* Extrait à lire
====

On arrive ici à un aspect majeur de la Belle Époque : avant 1914, la France est encore un pays majoritairement rural, à la différence du Royaume-Uni ou de l'Allemagne, qui sont deux pays majoritairement urbains.

Effectivement. La France est un pays où le salariat est encore minoritaire avant 1914 alors qu'aujourd'hui c'est l'inverse : la quasi totalité des actifs est salarié. Or, le salaire, c'est l'assurance d'une régularité : quand vous êtes journalier, vous n'avez pas de vrai statut salarié qui vous assure une vie plus confortable : vous vivez dans l'incertitude permanente du lendemain, à la merci de l'employeur qui va vous embaucher ou pas, pour une durée de travail très courte. Ce monde d'avant 14 est, ici encore, très différent du nôtre.

La grande évolution qui va se faire jusqu'en 1947, c'est la généralisation du salariat et avec lui, toutes les assurances sociales qui vont se mettre en place, parce que les cotisations de sécurité sociale sont fondées sur le salaire. Déjà, dans la loi sur les retraites ouvrières et paysannes de 1910-1912, apparaît une cotisation à part égale du patron et du salarié : ce dernier a un carnet où il doit coller des timbres pour prouver qu'il a cotisé. Or, le salarié, ce n'est pas le journalier, c'est quelqu'un qui peut justifier d'un travail quotidien et surtout continu vis-à-vis du même patron.

Est-ce que l'on peut dire que ce monde rural, avant 1914, est encore dans le XIXe siècle ? Est-ce que la rupture se fait là aussi avec la Première Guerre mondiale ou au contraire, pas du tout, est-ce que des mouvements de fond de la modernisation des espaces ruraux, notamment avec la mécanisation, sont engagés à partir de la Belle Époque ?

====

* À faire
**a.** Donnez tous les pays nommés dans le texte sur la France rurale de la Belle Époque.
**b.** Reprenez le texte sur la France rurale de la Belle Époque juste après sa dernière phrase.

====

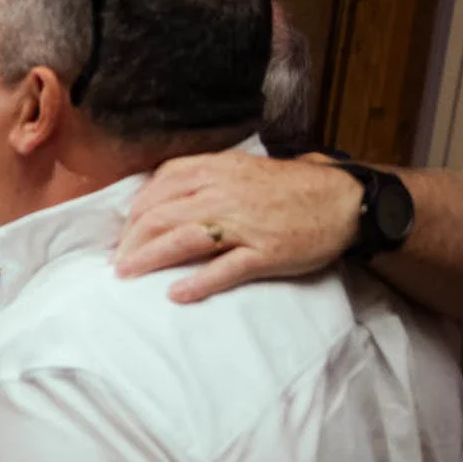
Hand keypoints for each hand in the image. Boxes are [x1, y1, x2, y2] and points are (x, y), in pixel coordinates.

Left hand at [113, 152, 363, 302]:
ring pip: (183, 239)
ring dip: (148, 258)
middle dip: (131, 240)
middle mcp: (224, 194)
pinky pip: (225, 269)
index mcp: (216, 170)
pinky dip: (197, 282)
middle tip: (117, 260)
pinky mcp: (266, 252)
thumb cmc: (290, 187)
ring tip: (127, 274)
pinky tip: (176, 293)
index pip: (158, 188)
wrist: (345, 199)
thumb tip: (159, 195)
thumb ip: (202, 178)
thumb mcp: (240, 168)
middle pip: (161, 215)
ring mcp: (245, 224)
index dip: (135, 211)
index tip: (124, 231)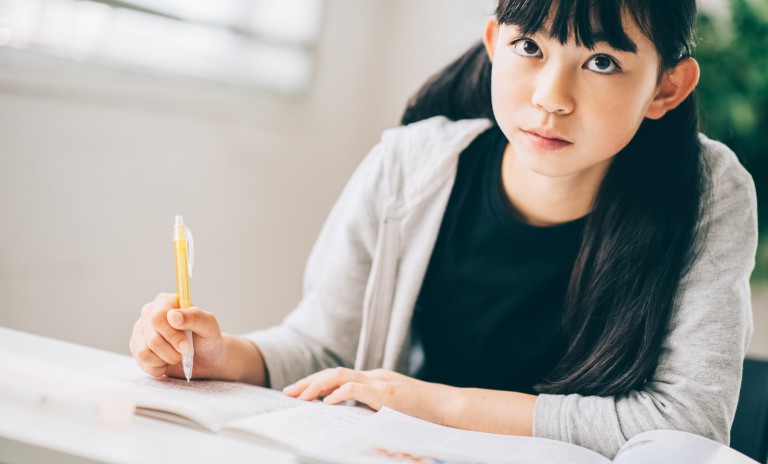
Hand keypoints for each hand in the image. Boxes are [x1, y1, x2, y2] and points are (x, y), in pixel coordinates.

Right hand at [129, 293, 225, 379]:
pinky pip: (142, 362)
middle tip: (186, 352)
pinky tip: (167, 361)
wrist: (205, 358)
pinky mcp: (137, 348)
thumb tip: (172, 316)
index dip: (172, 335)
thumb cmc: (207, 338)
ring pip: (144, 352)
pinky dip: (158, 367)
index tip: (186, 345)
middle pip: (152, 338)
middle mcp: (149, 313)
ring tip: (177, 356)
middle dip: (172, 350)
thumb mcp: (209, 326)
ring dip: (166, 359)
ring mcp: (140, 331)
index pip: (158, 317)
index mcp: (165, 301)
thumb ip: (194, 317)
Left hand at [282, 368, 457, 425]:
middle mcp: (374, 377)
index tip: (297, 393)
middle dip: (308, 382)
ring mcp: (380, 383)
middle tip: (288, 393)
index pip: (338, 377)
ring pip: (340, 376)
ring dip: (317, 385)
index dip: (316, 383)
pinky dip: (339, 394)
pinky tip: (326, 403)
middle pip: (333, 373)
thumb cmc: (423, 413)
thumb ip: (371, 409)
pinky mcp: (387, 393)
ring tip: (301, 397)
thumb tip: (348, 418)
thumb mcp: (391, 410)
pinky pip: (356, 389)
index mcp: (374, 380)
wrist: (448, 408)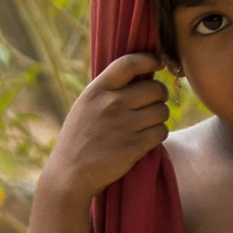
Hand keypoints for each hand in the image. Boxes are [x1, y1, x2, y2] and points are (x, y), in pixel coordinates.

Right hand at [45, 53, 170, 203]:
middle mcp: (111, 104)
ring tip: (146, 124)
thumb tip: (141, 74)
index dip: (149, 59)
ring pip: (162, 111)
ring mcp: (124, 125)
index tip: (159, 62)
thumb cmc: (79, 138)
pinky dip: (158, 135)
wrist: (70, 174)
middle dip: (159, 96)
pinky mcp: (134, 146)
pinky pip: (161, 132)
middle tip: (152, 103)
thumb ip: (108, 90)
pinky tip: (146, 139)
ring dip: (159, 118)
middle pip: (155, 89)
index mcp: (97, 90)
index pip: (129, 63)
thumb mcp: (85, 106)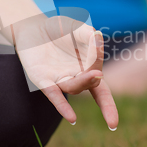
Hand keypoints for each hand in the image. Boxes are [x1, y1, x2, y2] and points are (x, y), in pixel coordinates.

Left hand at [14, 15, 118, 129]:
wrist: (33, 27)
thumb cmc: (59, 29)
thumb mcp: (77, 28)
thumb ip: (89, 34)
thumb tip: (97, 38)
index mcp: (87, 71)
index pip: (102, 91)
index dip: (108, 106)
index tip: (113, 120)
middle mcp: (74, 79)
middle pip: (89, 87)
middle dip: (95, 84)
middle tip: (98, 74)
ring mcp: (58, 80)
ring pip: (73, 87)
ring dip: (83, 82)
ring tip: (93, 74)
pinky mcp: (42, 79)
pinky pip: (53, 94)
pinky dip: (63, 106)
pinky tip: (72, 118)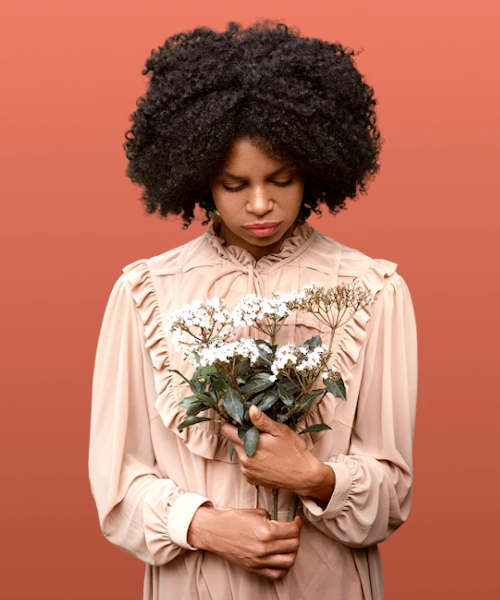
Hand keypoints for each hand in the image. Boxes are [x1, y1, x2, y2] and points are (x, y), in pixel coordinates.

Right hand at [188, 505, 302, 579]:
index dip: (298, 524)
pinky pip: (276, 573)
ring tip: (289, 544)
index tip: (297, 520)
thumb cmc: (233, 520)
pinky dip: (284, 567)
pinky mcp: (254, 568)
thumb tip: (282, 524)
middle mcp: (265, 548)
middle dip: (296, 536)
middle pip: (293, 545)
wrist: (215, 531)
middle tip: (293, 530)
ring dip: (293, 551)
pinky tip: (282, 558)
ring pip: (289, 561)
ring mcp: (260, 560)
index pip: (292, 530)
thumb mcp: (256, 512)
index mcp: (266, 531)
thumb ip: (272, 519)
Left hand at [221, 406, 334, 503]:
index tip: (241, 420)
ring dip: (246, 448)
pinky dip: (251, 460)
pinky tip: (265, 458)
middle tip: (259, 433)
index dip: (232, 423)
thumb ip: (262, 421)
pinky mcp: (251, 479)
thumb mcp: (280, 431)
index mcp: (250, 445)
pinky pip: (245, 465)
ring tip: (264, 446)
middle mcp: (245, 460)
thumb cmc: (294, 451)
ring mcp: (247, 471)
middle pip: (233, 441)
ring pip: (239, 453)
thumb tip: (250, 409)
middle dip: (242, 435)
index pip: (226, 431)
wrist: (304, 476)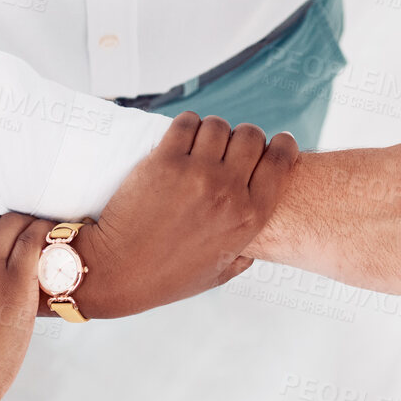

====

* Les réponses
**a.** France, Royaume-Uni, Allemagne

**b.**
La façon de vivre dans les villes pénètre progressivement les campagnes à la Belle Époque. C'est vrai au niveau de l'alimentation. Dans le monde rural, celle-ci est composée essentiellement de soupe, le matin, à midi et le soir. Celle-ci est encore, au début du XXe siècle, très fréquente également dans le monde ouvrier. À Saint-Étienne par exemple, on peut voir à cette époque des ouvriers manger leur soupe sur le pas de leur porte. L'alimentation citadine est marquée par la présence importante de viande et par le café : le café le matin et la viande à midi sont à la Belle Époque des marqueurs du mode de vie urbain, y compris chez la majorité des ouvriers. On voit apparaître la consommation de viande dans les campagnes à ce moment-là : le nombre de boucheries se multiplie dans les villages. C'est la même chose pour le café, la chicorée ou le vin, dont consommation dans les campagnes se développe durant cette période. Elle apparaît dans les périodes de gros travaux agricoles, où les voisins et les familles sont réunis à l'occasion des foins ou des moissons par exemple. Puis, au début du XXe siècle, la consommation se généralise dans le monde rural : on retrouve le vin sur les tables dans les campagnes tout au long de l'année.

Au niveau vestimentaire, on voit apparaître les vêtements citadins dans les campagnes : les couturières de village se mettent à faire des robes à la mode dans les villes, en suivant des modèles issus de patrons qui se diffusent désormais à grande échelle, tout comme les tissus qui ne sont plus grossiers et réservés aux travaux agricoles, comme c'était le cas jusque là.

Sur le plan de la culture, les lectures de la ville commencent elles aussi à entrer dans les campagnes. Il y a donc ce phénomène d'évolution des campagnes qui est tout à fait visible à la Belle Époque mais son rythme est encore très lent. La Grande Guerre va le suspendre mais non pas le briser car il était inéluctable : 14-18 est une pause dans la modernisation massive des campagnes.

Vous parlez de progrès, d'innovations, de modernisation. Dans l'imaginaire collectif, la Belle Époque est identifiée comme un moment de nets progrès technologiques, comme un accélérateur de la modernisation de la société. Est-ce que vous pourriez nous présenter des nouveautés révélatrices de cette époque qui ont marqué la société ?

Les évolutions sur la mobilité sont les plus marquantes pour les contemporains, notamment dans les villes. En 1914, il y a 10 lignes de métro à Paris alors que la première ligne, le Vincennes-Neuilly, n'a été inaugurée qu'en 1900, à l'occasion de l'Expo universelle. Cela a révolutionné les transports urbains à Paris. La plupart des villes s'équipent à l'époque de tramway et cela va très vite : le premier tramway à Clermont-Ferrand, c'est en 1891.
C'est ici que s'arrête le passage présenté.